Trading Rielly is also starting to seem like something that needs to happen, but again raises the complicated issue of knowing that a potential replacement would cost more than him. Not wanting to see him leave for nothing is one thing and it’s a solid asset management move, but that’s losing a quality defenseman and seemingly putting a lot on Sandin and potentially Dermott and Liljegren for stepping up to fill the void. Nothing so far should have us daydreaming of @Dougie Hamilton.
If the Leafs are going to want extra money to burn in the summer they might need to consider some micro moves to free up additional cap space. @Ilya Mikheyev is a solid penalty killer, and has great speed, but the few hundred thousand the Leafs could save by dropping players like Mikheyev or @Pierre Engvall create a bit more flexibility, as could trading Justin Holl as well, even if he’s a bargain contract, the Leafs might still need to get cheaper than him.

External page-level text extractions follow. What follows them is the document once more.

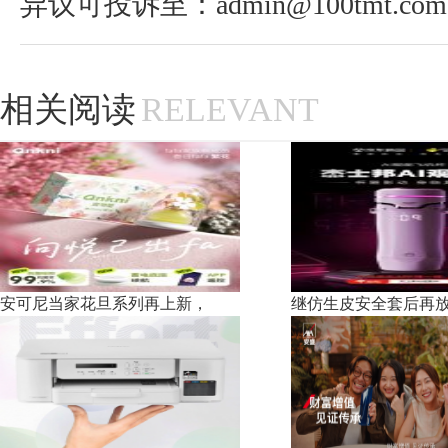
异议可投诉至：admin@100tmt.com
相关阅读
RELEVANT
安可尼当家花旦系列再上新，
继仿生皮安全套后再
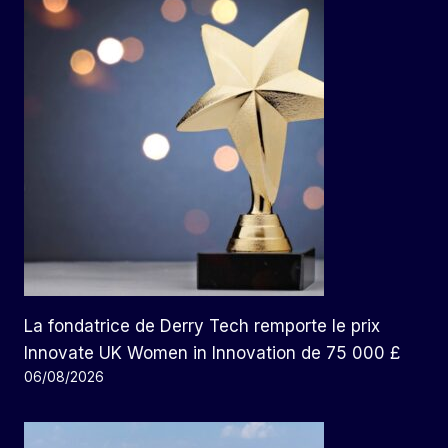
La fondatrice de Derry Tech remporte le prix
Innovate UK Women in Innovation de 75 000 £
06/08/2026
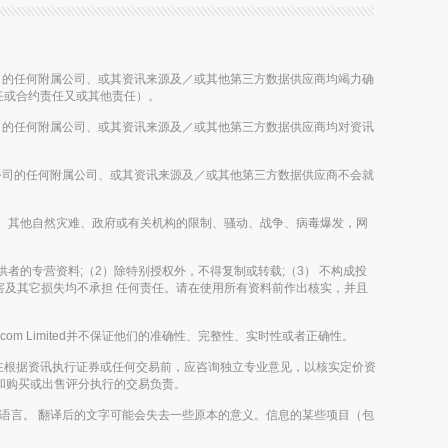
等控股公司的任何附属公司、或其资讯来源及／或其他第三方数据供应商均竭力确
任或合约责任又或其他责任）。
等控股公司的任何附属公司、或其资讯来源及／或其他第三方数据供应商均对资讯
该等控股公司的任何附属公司、或其资讯来源及／或其他第三方数据供应商不会就
如台风、暴雨、其他自然灾难、政府或有关机构的限制、骚动、战争、病毒爆发，网
及其内容提供者的专营资料;（2）除特别授权外，不得复制或转载;（3） 不构成投
，伤害及其它损失均不承担 任何责任。请在使用所有资料前作出核实，并且
m Limited并不保证他们的准确性、完整性、实时性或者正确性。
在根据资讯执行证券或任何交易前，应咨询独立专业意见，以核实定价资
评论和购买或出售评分执行的交易负责。
外的语言。 翻译后的文字可能会失去一些原本的意义。信息的某些项目（包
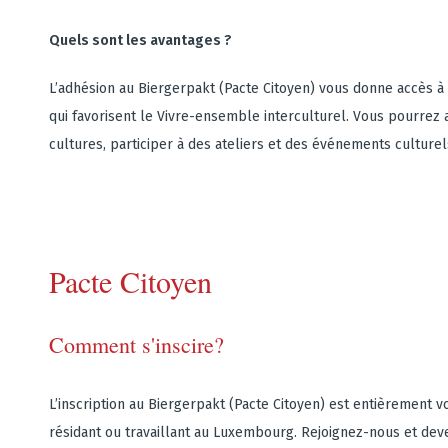
Quels sont les avantages ?
L’adhésion au Biergerpakt (Pacte Citoyen) vous donne accès 
qui favorisent le Vivre-ensemble interculturel. Vous pourrez
cultures, participer à des ateliers et des événements culture
Pacte Citoyen
Comment s'inscire?
L’inscription au Biergerpakt (Pacte Citoyen) est entièrement 
résidant ou travaillant au Luxembourg. Rejoignez-nous et dev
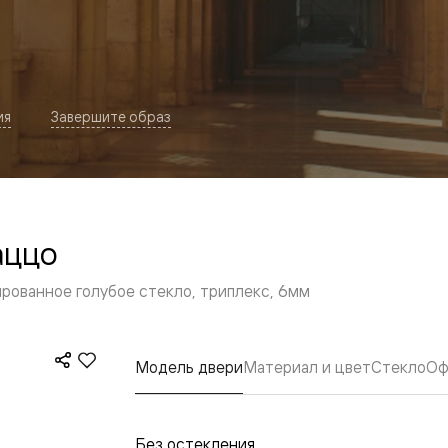
ия
Завершите образ
аццо
евая
рованное голубое стекло, триплекс, 6мм
Модель двери
Материал и цвет
Стекло
Оф
ские
вание
Без остекления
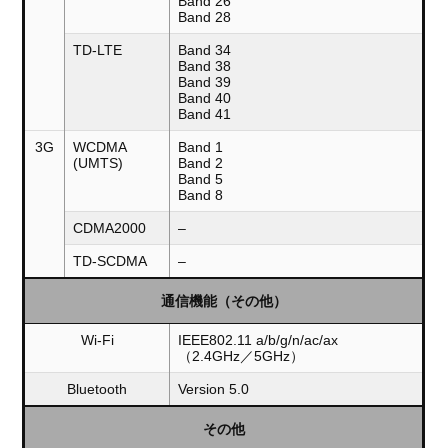
Band 26
Band 28
TD-LTE
Band 34
Band 38
Band 39
Band 40
Band 41
3G
WCDMA
Band 1
(UMTS)
Band 2
Band 5
Band 8
CDMA2000
–
TD-SCDMA
–
通信機能（その他）
Wi-Fi
IEEE802.11 a/b/g/n/ac/ax
（2.4GHz／5GHz）
Bluetooth
Version 5.0
その他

Deck chair shuffling is fine, as long as this isn’t the Titanic

Deck chair shuffling gets a bad rap. Assuming the Leafs are comfortable with their core and want to build around them, they’ll be shuffling deck chairs until they can find a fit. @Jack Campbell was a shuffled deck chair that panned out, as is Spezza, and there is potential that Galchenyuk and Bogosian are important deck chairs that were shuffled in as well. If the Leafs go into the summer and just go the route of finding the bargains they can to fill out the roster, Kyle Dubas is still starting for a good place and will be icing a competitive team. The problem is I’m not sure many people share his confidence in this group, and perhaps he needs to consider shuffling the first class deck chairs instead of the ones in steerage. Accepting a downgrade in one position to improve in multiple might be the different direction the Leafs need.